> **Exercise set**
(1) In the passage about chef Bee Satongun, echo the text word for word, starting at "Both Satongun and" and ending at "of her diners.".
(2) Pick up the biography of Bee Satongun after its final sentence and give what follows.

> **Passage provided**

Bongkoch "Bee" Satongun (born 1976) is a native Thai chef and restaurateur. She is known for her landmark restaurant, Paste Bangkok, which received a Michelin star. Chef Bee has expanded the Paste brand to neighboring Laos and recently opened a third venue in Australia.

In 2018, Satongun was named elit Vodka's Asia's Best Female Chef by the World's 50 Best Restaurants. She has been invited to cook at culinary events such as the annual Taste of Paris and Hong Kong Wine & Dine Festival 2018. Currently, Paste holds the 70th rank on Asia's 50 Best Restaurants 2021.

Early life and career
Prior to the opening of Paste, Satongun spent years researching the history of Thai cuisine, re-creating ancient recipes and culinary techniques alongside chef, husband and business partner, Jason Bailey.

Both Satongun and Bailey had humble beginnings, from Satongun's childhood memories of pounding herbs with pestle on mortar to assist her mother's street food stall business in Bangkok, to Bailey's experiences growing up in the Southern Highlands of Australia. She met her husband on one of his earlier research trips to Thailand.

Paste Bangkok
In 2012, Satongun and Bailey opened their first Paste restaurant in the neighborhood of Thonglor. In 2015, they opened a new iteration of Paste in Gaysorn shopping mall, located in Bangkok's Ratchaprasong district adjacent to the Intercontinental Hotel. At Paste, dishes represent regional Thai cuisine, taking inspiration from ancient Thai recipes and royal family cookbooks. Chef Bee hopes to do away with the notion of Thai food as 'cheap takeaway', and re-frame the cuisine in the minds of her diners.

[Saved entries]

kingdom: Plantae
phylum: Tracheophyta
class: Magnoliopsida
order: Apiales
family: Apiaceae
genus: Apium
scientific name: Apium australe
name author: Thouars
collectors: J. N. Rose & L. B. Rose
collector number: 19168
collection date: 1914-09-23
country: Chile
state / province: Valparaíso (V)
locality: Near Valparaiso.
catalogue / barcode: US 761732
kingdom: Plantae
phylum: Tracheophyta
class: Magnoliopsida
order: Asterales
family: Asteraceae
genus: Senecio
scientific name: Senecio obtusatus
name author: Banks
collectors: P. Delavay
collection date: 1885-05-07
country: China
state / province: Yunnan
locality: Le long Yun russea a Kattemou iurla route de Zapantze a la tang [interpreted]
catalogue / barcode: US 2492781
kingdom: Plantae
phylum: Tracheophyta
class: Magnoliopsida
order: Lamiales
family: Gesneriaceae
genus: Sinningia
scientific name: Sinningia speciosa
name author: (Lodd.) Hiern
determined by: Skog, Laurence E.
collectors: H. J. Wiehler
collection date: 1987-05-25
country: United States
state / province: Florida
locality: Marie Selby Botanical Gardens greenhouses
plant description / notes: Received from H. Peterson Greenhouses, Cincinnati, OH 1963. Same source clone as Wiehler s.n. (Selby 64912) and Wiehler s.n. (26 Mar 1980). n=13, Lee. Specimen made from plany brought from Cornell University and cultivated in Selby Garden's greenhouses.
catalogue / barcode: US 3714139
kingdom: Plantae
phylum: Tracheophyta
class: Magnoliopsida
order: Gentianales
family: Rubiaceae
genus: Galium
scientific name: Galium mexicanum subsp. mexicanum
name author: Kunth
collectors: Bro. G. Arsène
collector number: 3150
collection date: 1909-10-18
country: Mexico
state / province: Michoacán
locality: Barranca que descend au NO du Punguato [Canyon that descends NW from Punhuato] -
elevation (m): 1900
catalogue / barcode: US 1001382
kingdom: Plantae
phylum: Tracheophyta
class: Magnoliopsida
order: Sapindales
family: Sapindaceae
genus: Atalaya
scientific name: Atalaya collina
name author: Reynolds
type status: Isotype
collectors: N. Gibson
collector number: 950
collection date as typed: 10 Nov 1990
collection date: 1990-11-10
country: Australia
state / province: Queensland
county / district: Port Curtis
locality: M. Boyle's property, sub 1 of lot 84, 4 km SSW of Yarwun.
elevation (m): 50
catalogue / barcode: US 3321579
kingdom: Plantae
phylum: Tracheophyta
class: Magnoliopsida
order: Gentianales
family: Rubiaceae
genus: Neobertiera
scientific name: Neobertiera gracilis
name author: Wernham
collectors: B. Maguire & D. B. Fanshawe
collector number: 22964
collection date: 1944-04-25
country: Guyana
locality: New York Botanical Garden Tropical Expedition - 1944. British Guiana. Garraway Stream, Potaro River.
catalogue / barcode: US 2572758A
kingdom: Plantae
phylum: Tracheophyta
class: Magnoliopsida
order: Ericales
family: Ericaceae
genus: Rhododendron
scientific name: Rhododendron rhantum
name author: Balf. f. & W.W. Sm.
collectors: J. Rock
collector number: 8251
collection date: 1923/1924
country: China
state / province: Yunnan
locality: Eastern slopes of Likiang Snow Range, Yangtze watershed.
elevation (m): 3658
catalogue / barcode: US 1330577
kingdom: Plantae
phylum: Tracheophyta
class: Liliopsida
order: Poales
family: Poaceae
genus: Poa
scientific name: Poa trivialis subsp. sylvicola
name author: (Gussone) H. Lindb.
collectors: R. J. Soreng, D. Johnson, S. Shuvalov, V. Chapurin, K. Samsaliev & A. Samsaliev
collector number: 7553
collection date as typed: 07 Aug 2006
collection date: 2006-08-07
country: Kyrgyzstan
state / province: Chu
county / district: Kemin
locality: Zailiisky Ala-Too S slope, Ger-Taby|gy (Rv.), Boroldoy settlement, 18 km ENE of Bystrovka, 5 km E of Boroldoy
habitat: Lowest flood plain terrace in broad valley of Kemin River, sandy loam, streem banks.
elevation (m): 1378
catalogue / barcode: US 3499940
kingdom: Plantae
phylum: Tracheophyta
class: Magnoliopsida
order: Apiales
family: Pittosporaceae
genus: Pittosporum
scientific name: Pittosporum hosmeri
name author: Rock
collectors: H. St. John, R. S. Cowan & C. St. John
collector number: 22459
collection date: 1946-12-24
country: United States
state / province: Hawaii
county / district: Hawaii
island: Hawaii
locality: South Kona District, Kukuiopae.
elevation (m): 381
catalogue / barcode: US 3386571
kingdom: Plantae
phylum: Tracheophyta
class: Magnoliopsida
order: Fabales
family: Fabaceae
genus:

> **Per-task answers**
(1)
Both Satongun and Bailey had humble beginnings, from Satongun's childhood memories of pounding herbs with pestle on mortar to assist her mother's street food stall business in Bangkok, to Bailey's experiences growing up in the Southern Highlands of Australia. She met her husband on one of his earlier research trips to Thailand.

Paste Bangkok
In 2012, Satongun and Bailey opened their first Paste restaurant in the neighborhood of Thonglor. In 2015, they opened a new iteration of Paste in Gaysorn shopping mall, located in Bangkok's Ratchaprasong district adjacent to the Intercontinental Hotel. At Paste, dishes represent regional Thai cuisine, taking inspiration from ancient Thai recipes and royal family cookbooks. Chef Bee hopes to do away with the notion of Thai food as 'cheap takeaway', and re-frame the cuisine in the minds of her diners.

(2)
In 2018, Paste Bangkok was awarded its first Michelin star in the inaugural Michelin Guide Bangkok. Paste Bangkok retained its one-Michelin-star rating in 2019. As of 2021, it retains its one Michelin star.

Other restaurants and pursuits
In 2018, Satongun and Bailey opened their first overseas branch of Paste, Paste Laos at the Apsara in the UNESCO World Heritage-listed ancient town of Luang Prabang. Currently, Bailey is working on the development of Paste in Australia.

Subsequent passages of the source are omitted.